The government claims “it is not in the business to be in business.” Yet, it behaves like a businessman. It’s ok to be a government that supports business. It’s not ok to be one that thinks like one. One must make sure the public have no short-term harm. The ‘long run will be better/ country will look better’ argument is applicable to businessmen with no caretaking role for the people. It cannot be an argument for a government.
It is not enough to blindly “welcome” the privatization move on wealth and economy columns. The acceptability of a private-run enterprise shall take a hit with greater private control, and in a politically motivated public and diverse country, the fear of bad acceptance is a quick discouragement to investment. A privatized unit with no ground support has been troublesome- from Singur to ITC factories- spells trouble.
The difference should not be within public and private business, but rather between honest and efficient, and unscrupulous business, and apply standards of managerial competence, without restriction, to all such sectors.
The privatization move must be pondered upon. The people must feel that business coming in will help them- and money is spent in more ways than one for their sake- in welfare, as well as quality product making. The greatest flaw in the current establishments’ argument for capitalism, is that it believes in a non-humanistic capitalism, whereas a humane business can do wonders.
A realistic socialism needs four ingredients- GNP, fair work opportunities, fair income distribution and quality of life.

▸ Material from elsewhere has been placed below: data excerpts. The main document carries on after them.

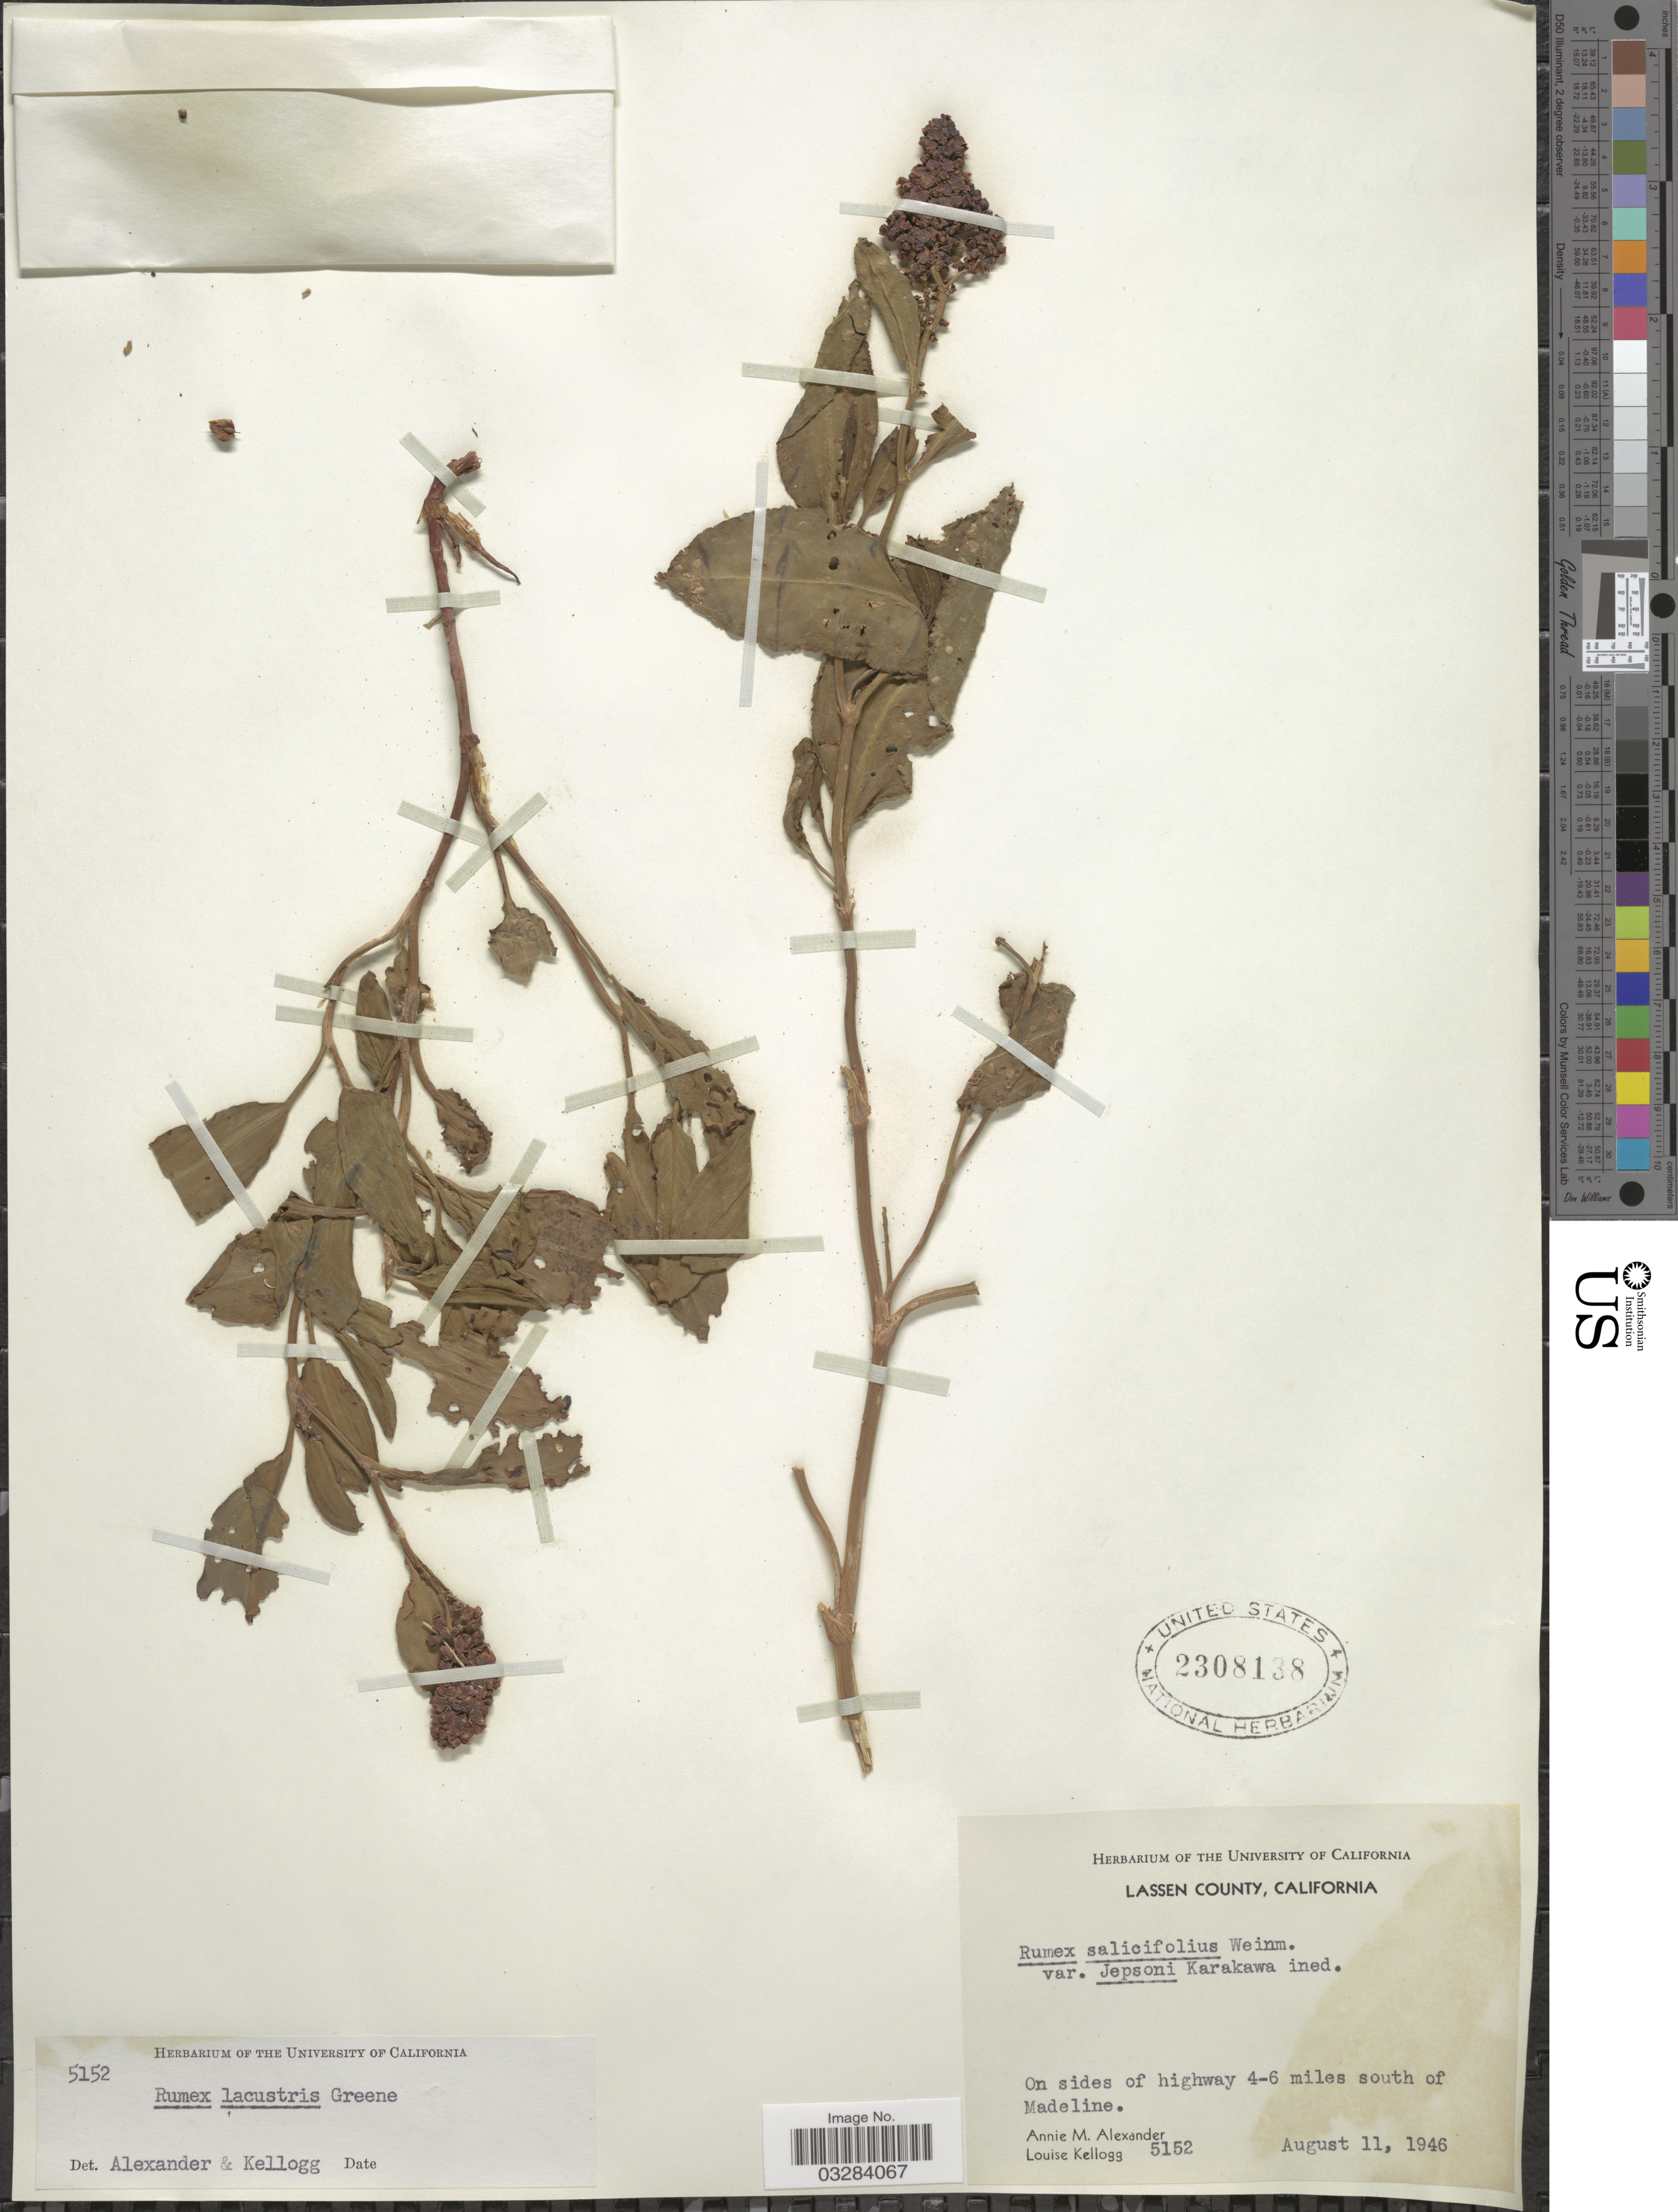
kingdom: Plantae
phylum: Tracheophyta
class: Magnoliopsida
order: Caryophyllales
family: Polygonaceae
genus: Rumex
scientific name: Rumex lacustris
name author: Greene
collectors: A. M. Alexander & L. Kellogg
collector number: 5152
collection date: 1946-08-11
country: United States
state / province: California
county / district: Lassen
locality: Lassen County. On sides of highway 4-6 miles south of Madeline.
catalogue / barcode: US 2308138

As Palkhiwala said, had we chosen the “old economics”, we would’ve been content with greater GNP. Had we chosen “New Economics”, we would’ve been content with growth with social equality. But we have chosen “no economics”, where “ideology matters most”, and scarcities multiply because we produce as per profit need, and sell as per welfare.
India’s shift to efficient management can do well only if we bring about this debate in it’s naked form- sans ideology, sans politics, sans favoritism, sans everything.